Repeat the entries below exactly, pictures excluded.
------
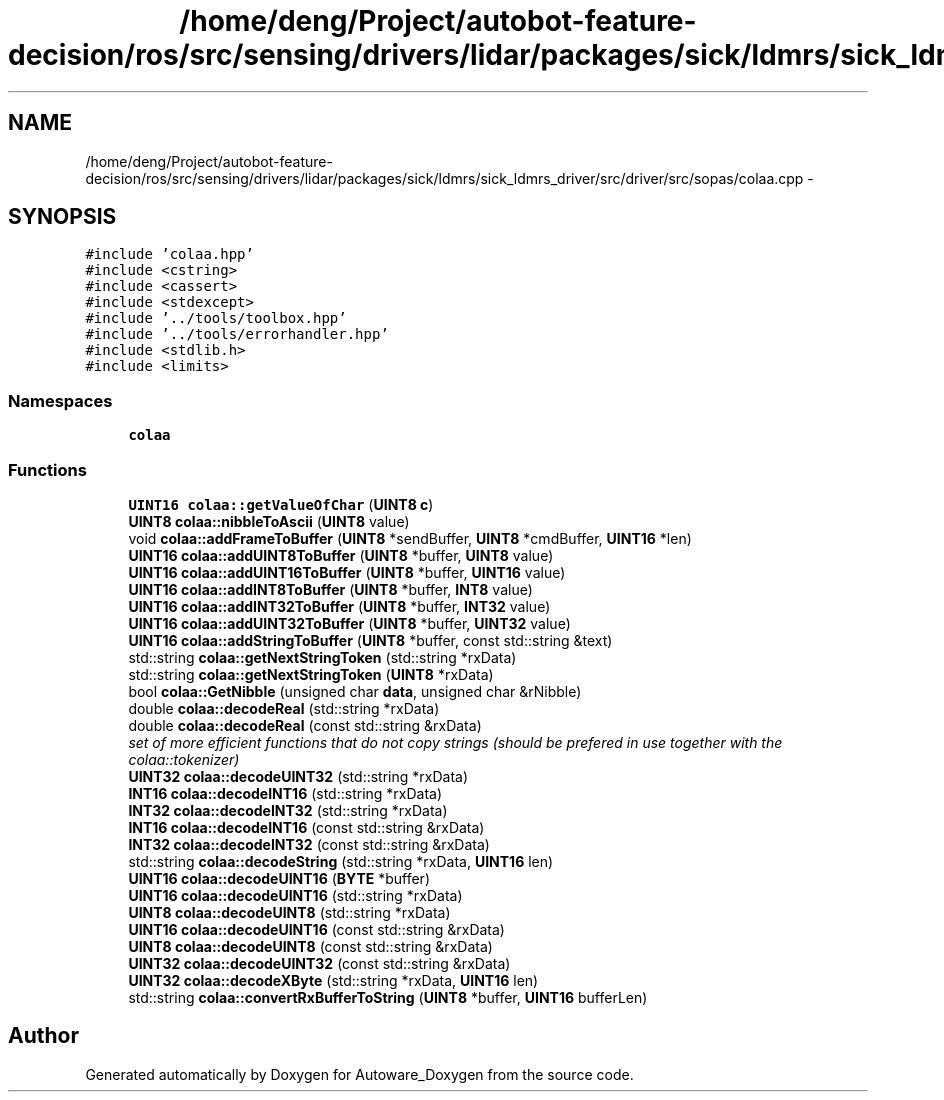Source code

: .TH "/home/deng/Project/autobot-feature-decision/ros/src/sensing/drivers/lidar/packages/sick/ldmrs/sick_ldmrs_driver/src/driver/src/sopas/colaa.cpp" 3 "Fri May 22 2020" "Autoware_Doxygen" \" -*- nroff -*-
.ad l
.nh
.SH NAME
/home/deng/Project/autobot-feature-decision/ros/src/sensing/drivers/lidar/packages/sick/ldmrs/sick_ldmrs_driver/src/driver/src/sopas/colaa.cpp \- 
.SH SYNOPSIS
.br
.PP
\fC#include 'colaa\&.hpp'\fP
.br
\fC#include <cstring>\fP
.br
\fC#include <cassert>\fP
.br
\fC#include <stdexcept>\fP
.br
\fC#include '\&.\&./tools/toolbox\&.hpp'\fP
.br
\fC#include '\&.\&./tools/errorhandler\&.hpp'\fP
.br
\fC#include <stdlib\&.h>\fP
.br
\fC#include <limits>\fP
.br

.SS "Namespaces"

.in +1c
.ti -1c
.RI " \fBcolaa\fP"
.br
.in -1c
.SS "Functions"

.in +1c
.ti -1c
.RI "\fBUINT16\fP \fBcolaa::getValueOfChar\fP (\fBUINT8\fP \fBc\fP)"
.br
.ti -1c
.RI "\fBUINT8\fP \fBcolaa::nibbleToAscii\fP (\fBUINT8\fP value)"
.br
.ti -1c
.RI "void \fBcolaa::addFrameToBuffer\fP (\fBUINT8\fP *sendBuffer, \fBUINT8\fP *cmdBuffer, \fBUINT16\fP *len)"
.br
.ti -1c
.RI "\fBUINT16\fP \fBcolaa::addUINT8ToBuffer\fP (\fBUINT8\fP *buffer, \fBUINT8\fP value)"
.br
.ti -1c
.RI "\fBUINT16\fP \fBcolaa::addUINT16ToBuffer\fP (\fBUINT8\fP *buffer, \fBUINT16\fP value)"
.br
.ti -1c
.RI "\fBUINT16\fP \fBcolaa::addINT8ToBuffer\fP (\fBUINT8\fP *buffer, \fBINT8\fP value)"
.br
.ti -1c
.RI "\fBUINT16\fP \fBcolaa::addINT32ToBuffer\fP (\fBUINT8\fP *buffer, \fBINT32\fP value)"
.br
.ti -1c
.RI "\fBUINT16\fP \fBcolaa::addUINT32ToBuffer\fP (\fBUINT8\fP *buffer, \fBUINT32\fP value)"
.br
.ti -1c
.RI "\fBUINT16\fP \fBcolaa::addStringToBuffer\fP (\fBUINT8\fP *buffer, const std::string &text)"
.br
.ti -1c
.RI "std::string \fBcolaa::getNextStringToken\fP (std::string *rxData)"
.br
.ti -1c
.RI "std::string \fBcolaa::getNextStringToken\fP (\fBUINT8\fP *rxData)"
.br
.ti -1c
.RI "bool \fBcolaa::GetNibble\fP (unsigned char \fBdata\fP, unsigned char &rNibble)"
.br
.ti -1c
.RI "double \fBcolaa::decodeReal\fP (std::string *rxData)"
.br
.ti -1c
.RI "double \fBcolaa::decodeReal\fP (const std::string &rxData)"
.br
.RI "\fIset of more efficient functions that do not copy strings (should be prefered in use together with the colaa::tokenizer) \fP"
.ti -1c
.RI "\fBUINT32\fP \fBcolaa::decodeUINT32\fP (std::string *rxData)"
.br
.ti -1c
.RI "\fBINT16\fP \fBcolaa::decodeINT16\fP (std::string *rxData)"
.br
.ti -1c
.RI "\fBINT32\fP \fBcolaa::decodeINT32\fP (std::string *rxData)"
.br
.ti -1c
.RI "\fBINT16\fP \fBcolaa::decodeINT16\fP (const std::string &rxData)"
.br
.ti -1c
.RI "\fBINT32\fP \fBcolaa::decodeINT32\fP (const std::string &rxData)"
.br
.ti -1c
.RI "std::string \fBcolaa::decodeString\fP (std::string *rxData, \fBUINT16\fP len)"
.br
.ti -1c
.RI "\fBUINT16\fP \fBcolaa::decodeUINT16\fP (\fBBYTE\fP *buffer)"
.br
.ti -1c
.RI "\fBUINT16\fP \fBcolaa::decodeUINT16\fP (std::string *rxData)"
.br
.ti -1c
.RI "\fBUINT8\fP \fBcolaa::decodeUINT8\fP (std::string *rxData)"
.br
.ti -1c
.RI "\fBUINT16\fP \fBcolaa::decodeUINT16\fP (const std::string &rxData)"
.br
.ti -1c
.RI "\fBUINT8\fP \fBcolaa::decodeUINT8\fP (const std::string &rxData)"
.br
.ti -1c
.RI "\fBUINT32\fP \fBcolaa::decodeUINT32\fP (const std::string &rxData)"
.br
.ti -1c
.RI "\fBUINT32\fP \fBcolaa::decodeXByte\fP (std::string *rxData, \fBUINT16\fP len)"
.br
.ti -1c
.RI "std::string \fBcolaa::convertRxBufferToString\fP (\fBUINT8\fP *buffer, \fBUINT16\fP bufferLen)"
.br
.in -1c
.SH "Author"
.PP 
Generated automatically by Doxygen for Autoware_Doxygen from the source code\&.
------
** SOLVED PROBLEM **
Source code

: .TH "/home/deng/Project/autobot-feature-decision/ros/src/sensing/drivers/lidar/packages/sick/ldmrs/sick_ldmrs_driver/src/driver/src/sopas/colaa.cpp" 3 "Fri May 22 2020" "Autoware_Doxygen" \" -*- nroff -*-
.ad l
.nh
.SH NAME
/home/deng/Project/autobot-feature-decision/ros/src/sensing/drivers/lidar/packages/sick/ldmrs/sick_ldmrs_driver/src/driver/src/sopas/colaa.cpp \- 
.SH SYNOPSIS
.br
.PP
\fC#include 'colaa\&.hpp'\fP
.br
\fC#include <cstring>\fP
.br
\fC#include <cassert>\fP
.br
\fC#include <stdexcept>\fP
.br
\fC#include '\&.\&./tools/toolbox\&.hpp'\fP
.br
\fC#include '\&.\&./tools/errorhandler\&.hpp'\fP
.br
\fC#include <stdlib\&.h>\fP
.br
\fC#include <limits>\fP
.br

.SS "Namespaces"

.in +1c
.ti -1c
.RI " \fBcolaa\fP"
.br
.in -1c
.SS "Functions"

.in +1c
.ti -1c
.RI "\fBUINT16\fP \fBcolaa::getValueOfChar\fP (\fBUINT8\fP \fBc\fP)"
.br
.ti -1c
.RI "\fBUINT8\fP \fBcolaa::nibbleToAscii\fP (\fBUINT8\fP value)"
.br
.ti -1c
.RI "void \fBcolaa::addFrameToBuffer\fP (\fBUINT8\fP *sendBuffer, \fBUINT8\fP *cmdBuffer, \fBUINT16\fP *len)"
.br
.ti -1c
.RI "\fBUINT16\fP \fBcolaa::addUINT8ToBuffer\fP (\fBUINT8\fP *buffer, \fBUINT8\fP value)"
.br
.ti -1c
.RI "\fBUINT16\fP \fBcolaa::addUINT16ToBuffer\fP (\fBUINT8\fP *buffer, \fBUINT16\fP value)"
.br
.ti -1c
.RI "\fBUINT16\fP \fBcolaa::addINT8ToBuffer\fP (\fBUINT8\fP *buffer, \fBINT8\fP value)"
.br
.ti -1c
.RI "\fBUINT16\fP \fBcolaa::addINT32ToBuffer\fP (\fBUINT8\fP *buffer, \fBINT32\fP value)"
.br
.ti -1c
.RI "\fBUINT16\fP \fBcolaa::addUINT32ToBuffer\fP (\fBUINT8\fP *buffer, \fBUINT32\fP value)"
.br
.ti -1c
.RI "\fBUINT16\fP \fBcolaa::addStringToBuffer\fP (\fBUINT8\fP *buffer, const std::string &text)"
.br
.ti -1c
.RI "std::string \fBcolaa::getNextStringToken\fP (std::string *rxData)"
.br
.ti -1c
.RI "std::string \fBcolaa::getNextStringToken\fP (\fBUINT8\fP *rxData)"
.br
.ti -1c
.RI "bool \fBcolaa::GetNibble\fP (unsigned char \fBdata\fP, unsigned char &rNibble)"
.br
.ti -1c
.RI "double \fBcolaa::decodeReal\fP (std::string *rxData)"
.br
.ti -1c
.RI "double \fBcolaa::decodeReal\fP (const std::string &rxData)"
.br
.RI "\fIset of more efficient functions that do not copy strings (should be prefered in use together with the colaa::tokenizer) \fP"
.ti -1c
.RI "\fBUINT32\fP \fBcolaa::decodeUINT32\fP (std::string *rxData)"
.br
.ti -1c
.RI "\fBINT16\fP \fBcolaa::decodeINT16\fP (std::string *rxData)"
.br
.ti -1c
.RI "\fBINT32\fP \fBcolaa::decodeINT32\fP (std::string *rxData)"
.br
.ti -1c
.RI "\fBINT16\fP \fBcolaa::decodeINT16\fP (const std::string &rxData)"
.br
.ti -1c
.RI "\fBINT32\fP \fBcolaa::decodeINT32\fP (const std::string &rxData)"
.br
.ti -1c
.RI "std::string \fBcolaa::decodeString\fP (std::string *rxData, \fBUINT16\fP len)"
.br
.ti -1c
.RI "\fBUINT16\fP \fBcolaa::decodeUINT16\fP (\fBBYTE\fP *buffer)"
.br
.ti -1c
.RI "\fBUINT16\fP \fBcolaa::decodeUINT16\fP (std::string *rxData)"
.br
.ti -1c
.RI "\fBUINT8\fP \fBcolaa::decodeUINT8\fP (std::string *rxData)"
.br
.ti -1c
.RI "\fBUINT16\fP \fBcolaa::decodeUINT16\fP (const std::string &rxData)"
.br
.ti -1c
.RI "\fBUINT8\fP \fBcolaa::decodeUINT8\fP (const std::string &rxData)"
.br
.ti -1c
.RI "\fBUINT32\fP \fBcolaa::decodeUINT32\fP (const std::string &rxData)"
.br
.ti -1c
.RI "\fBUINT32\fP \fBcolaa::decodeXByte\fP (std::string *rxData, \fBUINT16\fP len)"
.br
.ti -1c
.RI "std::string \fBcolaa::convertRxBufferToString\fP (\fBUINT8\fP *buffer, \fBUINT16\fP bufferLen)"
.br
.in -1c
.SH "Author"
.PP 
Generated automatically by Doxygen for Autoware_Doxygen from the source code\&.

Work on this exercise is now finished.